Problem details. Within the entries below, find the portion that opens with the line containing "right eye: (383, 150)" and closes with the line containing "left back paw: (301, 400)". Retype that portion exactly and only.

Segment Start: Provided data

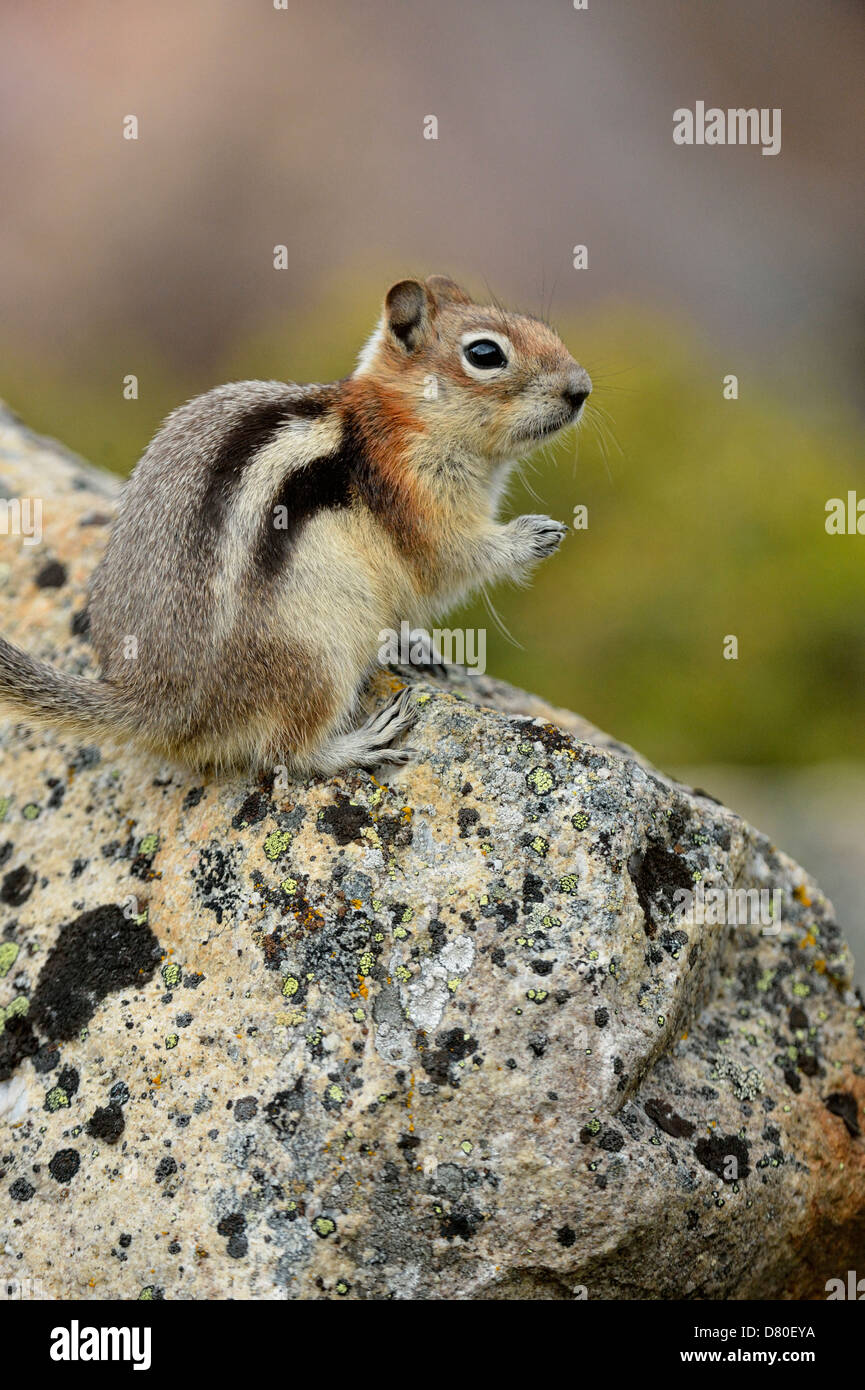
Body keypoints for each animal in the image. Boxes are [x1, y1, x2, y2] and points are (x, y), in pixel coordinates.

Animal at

Segment End: Provided data
Segment Start: Provided data

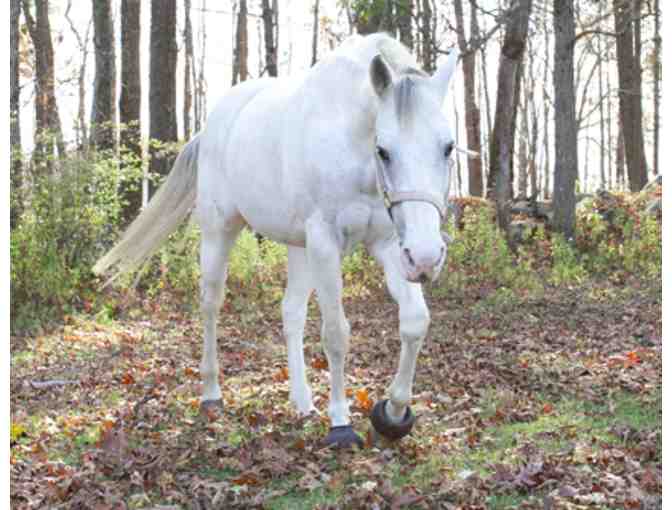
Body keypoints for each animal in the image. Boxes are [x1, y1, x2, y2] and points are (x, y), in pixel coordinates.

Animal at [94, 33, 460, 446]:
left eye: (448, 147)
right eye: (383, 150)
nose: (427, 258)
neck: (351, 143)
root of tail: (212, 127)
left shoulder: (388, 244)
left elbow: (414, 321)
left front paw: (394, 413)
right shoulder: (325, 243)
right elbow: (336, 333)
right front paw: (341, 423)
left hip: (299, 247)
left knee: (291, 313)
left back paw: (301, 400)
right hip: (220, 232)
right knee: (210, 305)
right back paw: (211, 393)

Segment End: Provided data

Answer.
right eye: (383, 150)
nose: (427, 258)
neck: (351, 143)
root of tail: (212, 127)
left shoulder: (388, 244)
left elbow: (414, 321)
left front paw: (394, 413)
right shoulder: (325, 243)
right elbow: (336, 333)
right front paw: (341, 423)
left hip: (299, 247)
left knee: (291, 313)
left back paw: (301, 400)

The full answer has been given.